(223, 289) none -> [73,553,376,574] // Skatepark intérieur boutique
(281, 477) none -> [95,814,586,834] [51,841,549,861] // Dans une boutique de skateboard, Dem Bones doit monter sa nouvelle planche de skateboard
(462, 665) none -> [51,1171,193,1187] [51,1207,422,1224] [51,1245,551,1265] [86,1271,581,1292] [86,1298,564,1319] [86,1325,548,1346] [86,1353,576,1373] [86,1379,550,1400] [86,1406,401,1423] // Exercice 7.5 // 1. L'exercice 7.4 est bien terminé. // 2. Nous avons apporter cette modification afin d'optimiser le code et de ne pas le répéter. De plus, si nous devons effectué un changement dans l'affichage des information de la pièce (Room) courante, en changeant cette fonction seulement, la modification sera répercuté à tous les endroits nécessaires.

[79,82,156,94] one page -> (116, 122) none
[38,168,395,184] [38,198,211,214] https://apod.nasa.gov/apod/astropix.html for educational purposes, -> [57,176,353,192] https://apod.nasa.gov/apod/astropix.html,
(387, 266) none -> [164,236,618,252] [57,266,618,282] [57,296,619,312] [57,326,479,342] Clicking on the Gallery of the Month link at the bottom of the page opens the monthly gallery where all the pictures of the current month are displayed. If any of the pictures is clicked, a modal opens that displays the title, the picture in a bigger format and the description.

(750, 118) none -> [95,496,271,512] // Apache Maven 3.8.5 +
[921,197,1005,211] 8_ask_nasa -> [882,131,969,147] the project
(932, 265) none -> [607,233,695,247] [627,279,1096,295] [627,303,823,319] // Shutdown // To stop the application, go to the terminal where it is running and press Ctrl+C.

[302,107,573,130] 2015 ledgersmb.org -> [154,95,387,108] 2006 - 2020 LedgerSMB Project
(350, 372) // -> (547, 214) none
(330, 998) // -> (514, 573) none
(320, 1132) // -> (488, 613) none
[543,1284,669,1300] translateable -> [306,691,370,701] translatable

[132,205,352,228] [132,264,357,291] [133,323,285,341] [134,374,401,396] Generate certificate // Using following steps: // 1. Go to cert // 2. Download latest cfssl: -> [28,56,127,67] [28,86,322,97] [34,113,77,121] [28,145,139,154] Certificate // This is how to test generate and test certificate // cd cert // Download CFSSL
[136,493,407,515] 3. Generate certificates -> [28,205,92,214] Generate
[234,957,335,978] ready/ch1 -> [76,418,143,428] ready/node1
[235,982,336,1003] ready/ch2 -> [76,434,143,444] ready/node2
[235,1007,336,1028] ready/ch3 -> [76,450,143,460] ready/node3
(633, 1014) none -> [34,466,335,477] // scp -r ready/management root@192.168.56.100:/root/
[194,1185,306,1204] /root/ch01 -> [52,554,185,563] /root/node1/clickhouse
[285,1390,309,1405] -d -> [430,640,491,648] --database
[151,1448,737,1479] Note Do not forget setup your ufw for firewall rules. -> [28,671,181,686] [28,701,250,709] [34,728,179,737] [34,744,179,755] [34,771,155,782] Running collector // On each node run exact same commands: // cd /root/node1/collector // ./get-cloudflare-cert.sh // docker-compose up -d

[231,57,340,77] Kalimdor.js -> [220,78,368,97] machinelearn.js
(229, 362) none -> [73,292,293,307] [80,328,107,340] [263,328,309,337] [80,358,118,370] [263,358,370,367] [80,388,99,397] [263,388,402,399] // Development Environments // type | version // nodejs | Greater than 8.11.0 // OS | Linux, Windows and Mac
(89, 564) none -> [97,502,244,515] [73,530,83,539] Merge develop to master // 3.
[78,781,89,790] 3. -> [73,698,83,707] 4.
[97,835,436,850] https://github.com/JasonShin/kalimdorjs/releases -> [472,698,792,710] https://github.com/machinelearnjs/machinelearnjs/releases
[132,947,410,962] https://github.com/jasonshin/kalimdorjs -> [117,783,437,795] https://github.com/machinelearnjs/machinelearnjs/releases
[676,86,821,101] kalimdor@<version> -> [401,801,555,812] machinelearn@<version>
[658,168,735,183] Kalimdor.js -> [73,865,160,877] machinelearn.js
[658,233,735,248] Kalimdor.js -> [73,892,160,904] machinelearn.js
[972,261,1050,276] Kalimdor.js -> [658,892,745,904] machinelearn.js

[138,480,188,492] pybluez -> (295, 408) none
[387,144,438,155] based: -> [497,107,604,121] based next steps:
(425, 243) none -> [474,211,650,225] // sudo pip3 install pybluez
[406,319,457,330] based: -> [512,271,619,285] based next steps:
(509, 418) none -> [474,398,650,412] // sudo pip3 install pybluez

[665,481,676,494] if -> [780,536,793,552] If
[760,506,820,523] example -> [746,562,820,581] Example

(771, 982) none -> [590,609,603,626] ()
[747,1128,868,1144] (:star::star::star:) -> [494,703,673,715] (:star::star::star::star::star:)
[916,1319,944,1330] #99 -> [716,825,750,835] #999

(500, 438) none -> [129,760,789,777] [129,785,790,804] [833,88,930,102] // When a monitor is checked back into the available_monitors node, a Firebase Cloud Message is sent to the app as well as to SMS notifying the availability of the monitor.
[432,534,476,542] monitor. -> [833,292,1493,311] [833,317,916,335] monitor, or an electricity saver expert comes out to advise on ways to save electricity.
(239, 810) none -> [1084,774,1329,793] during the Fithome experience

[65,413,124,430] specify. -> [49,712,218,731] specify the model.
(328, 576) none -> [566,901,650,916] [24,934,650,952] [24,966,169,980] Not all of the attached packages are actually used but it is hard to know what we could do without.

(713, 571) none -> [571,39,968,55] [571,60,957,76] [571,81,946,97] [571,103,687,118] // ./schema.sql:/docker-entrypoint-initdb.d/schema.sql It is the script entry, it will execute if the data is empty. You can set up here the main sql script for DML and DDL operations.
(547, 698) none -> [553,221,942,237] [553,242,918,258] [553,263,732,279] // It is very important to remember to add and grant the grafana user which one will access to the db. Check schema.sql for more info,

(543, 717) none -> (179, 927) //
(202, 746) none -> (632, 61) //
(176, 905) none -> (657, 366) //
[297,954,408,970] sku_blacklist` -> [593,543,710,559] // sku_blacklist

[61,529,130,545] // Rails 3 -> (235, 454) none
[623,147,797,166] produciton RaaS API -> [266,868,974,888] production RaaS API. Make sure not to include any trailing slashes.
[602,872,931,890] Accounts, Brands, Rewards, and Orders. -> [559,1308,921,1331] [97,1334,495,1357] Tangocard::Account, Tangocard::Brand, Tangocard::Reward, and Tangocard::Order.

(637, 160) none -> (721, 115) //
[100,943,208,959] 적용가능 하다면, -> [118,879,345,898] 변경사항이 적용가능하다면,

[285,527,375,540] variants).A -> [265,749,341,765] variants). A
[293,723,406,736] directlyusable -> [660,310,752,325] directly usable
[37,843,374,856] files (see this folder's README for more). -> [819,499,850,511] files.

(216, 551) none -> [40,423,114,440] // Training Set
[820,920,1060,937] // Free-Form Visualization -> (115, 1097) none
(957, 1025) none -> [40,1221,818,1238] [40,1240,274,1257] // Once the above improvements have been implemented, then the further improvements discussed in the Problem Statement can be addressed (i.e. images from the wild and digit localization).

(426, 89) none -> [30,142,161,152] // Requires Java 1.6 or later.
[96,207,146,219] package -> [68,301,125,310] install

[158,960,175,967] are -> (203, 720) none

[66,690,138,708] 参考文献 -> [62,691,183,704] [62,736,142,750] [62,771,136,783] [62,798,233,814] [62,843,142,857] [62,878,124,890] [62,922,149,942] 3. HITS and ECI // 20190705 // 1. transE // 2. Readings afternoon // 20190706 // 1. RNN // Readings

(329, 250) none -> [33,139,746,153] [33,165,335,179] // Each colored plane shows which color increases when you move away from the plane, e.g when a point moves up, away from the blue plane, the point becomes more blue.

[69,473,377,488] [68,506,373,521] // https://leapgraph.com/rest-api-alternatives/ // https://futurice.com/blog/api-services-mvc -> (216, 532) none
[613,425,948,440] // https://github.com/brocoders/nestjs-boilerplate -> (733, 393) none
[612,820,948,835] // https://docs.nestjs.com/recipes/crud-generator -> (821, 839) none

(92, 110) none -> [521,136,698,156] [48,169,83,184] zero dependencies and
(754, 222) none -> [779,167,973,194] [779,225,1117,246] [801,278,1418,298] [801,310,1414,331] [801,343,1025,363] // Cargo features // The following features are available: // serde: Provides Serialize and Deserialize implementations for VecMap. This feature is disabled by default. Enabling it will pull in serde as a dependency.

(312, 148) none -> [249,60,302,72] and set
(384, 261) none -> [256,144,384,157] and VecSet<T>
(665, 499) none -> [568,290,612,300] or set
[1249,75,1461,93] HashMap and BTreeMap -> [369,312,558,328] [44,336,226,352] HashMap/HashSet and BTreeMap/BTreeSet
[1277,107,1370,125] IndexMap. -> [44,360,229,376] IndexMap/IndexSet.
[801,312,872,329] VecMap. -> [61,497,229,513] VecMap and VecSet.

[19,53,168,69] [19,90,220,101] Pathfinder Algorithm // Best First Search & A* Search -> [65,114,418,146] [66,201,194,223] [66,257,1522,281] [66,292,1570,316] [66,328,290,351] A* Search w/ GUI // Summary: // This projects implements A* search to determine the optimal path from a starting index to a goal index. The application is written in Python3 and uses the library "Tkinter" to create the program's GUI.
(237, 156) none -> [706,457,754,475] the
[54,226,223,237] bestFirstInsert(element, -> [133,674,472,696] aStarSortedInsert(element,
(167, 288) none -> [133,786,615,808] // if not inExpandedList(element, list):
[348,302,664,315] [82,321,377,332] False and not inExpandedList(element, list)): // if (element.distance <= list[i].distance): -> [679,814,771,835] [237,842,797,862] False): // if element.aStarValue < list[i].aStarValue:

Work request
Within the entries above, find the string "kalimdorjs" and return each line that holds it.

Result of the task
[97,835,436,850] https://github.com/JasonShin/kalimdorjs/releases -> [472,698,792,710] https://github.com/machinelearnjs/machinelearnjs/releases
[132,947,410,962] https://github.com/jasonshin/kalimdorjs -> [117,783,437,795] https://github.com/machinelearnjs/machinelearnjs/releases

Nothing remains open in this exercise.